Remembering greetings of ‘Jambo,’ big smiles and real joy in Kenya
The road from the Mombasa airport became a symbol of the poverty and hardships of all the people we encountered. The narrow strip of choppy blacktop wove through neighborhoods of tiny houses and lean-tos. I counted two stop signs and no traffic lights in our 40-minute drive to our hotel.
Despite the hardships that many face, the Kenyans are warm, genuine people who show their love to those around them. They greet you with “Jambo” (the Swahili word for “hello”) and big smiles.
The church members we encountered had little but shared what they had freely. They welcomed us into their homes and churches. A sense of joy seemed always present.
The churches in Mombasa are growing, and new churches are being planted regularly. That growth is the result of the great faith and capabilities of many people. The Mombasa Educational Institute enhances the Bible knowledge and leadership skills of men and women devoted to serving the kingdom by sharing the gospel.
We met with Mustafa Masudi, headmaster of Kimbilio Christian Academy, a school operated by the Changamwe church. We shared with him what we would be teaching at the school. Mustafa is a soft-spoken, highly competent administrator whose faith and Bible knowledge are impressive. He was thoughtful and cooperative as we talked about the work we were planning. He was knowledgeable about educational standards and the importance of effective and faithful teachers.
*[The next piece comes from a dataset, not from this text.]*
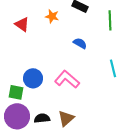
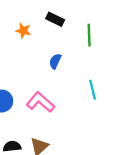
blue semicircle: (80, 43) -> (55, 61), turned -96

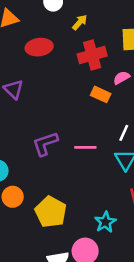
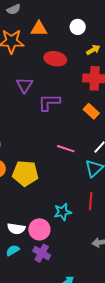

As we have reflected on the work of Kimbilio, we are convinced that the academy is a great service to the community because of Mustafa’s leadership.
Ken and I met with six church leadership groups, taught English classes for seventh and eighth graders at Kimbilio and taught leadership classes for about seven hours.
Pat and Joyce went to four classes with women of different churches, taught two groups of elementary children at Kimbilio and conducted a workshop on teaching children. Joyce taught large groups of children five times.
Joyce came home concerned that the Kenyan churches had so little material for children. Our last day in Mombasa, she taught 60 children for two hours. She described the children as “amazing learners.” They loved the stories of Moses and Elijah.
We will always remember their big eyes, their bigger smiles, and their desire to touch the white visitors.I regret deeply waiting so late in life to see Africa, and we saw only one city in one of the 53 nations.
But we have come home changed. Each time I buy cup of coffee, I think about how the money I spent on it would feed Moses’ family for three days. Our materialism has been challenged by encounters with people in the humblest of circumstances.
We will never forget the joyous look on the faces of children and church members in Mombasa, Kenya.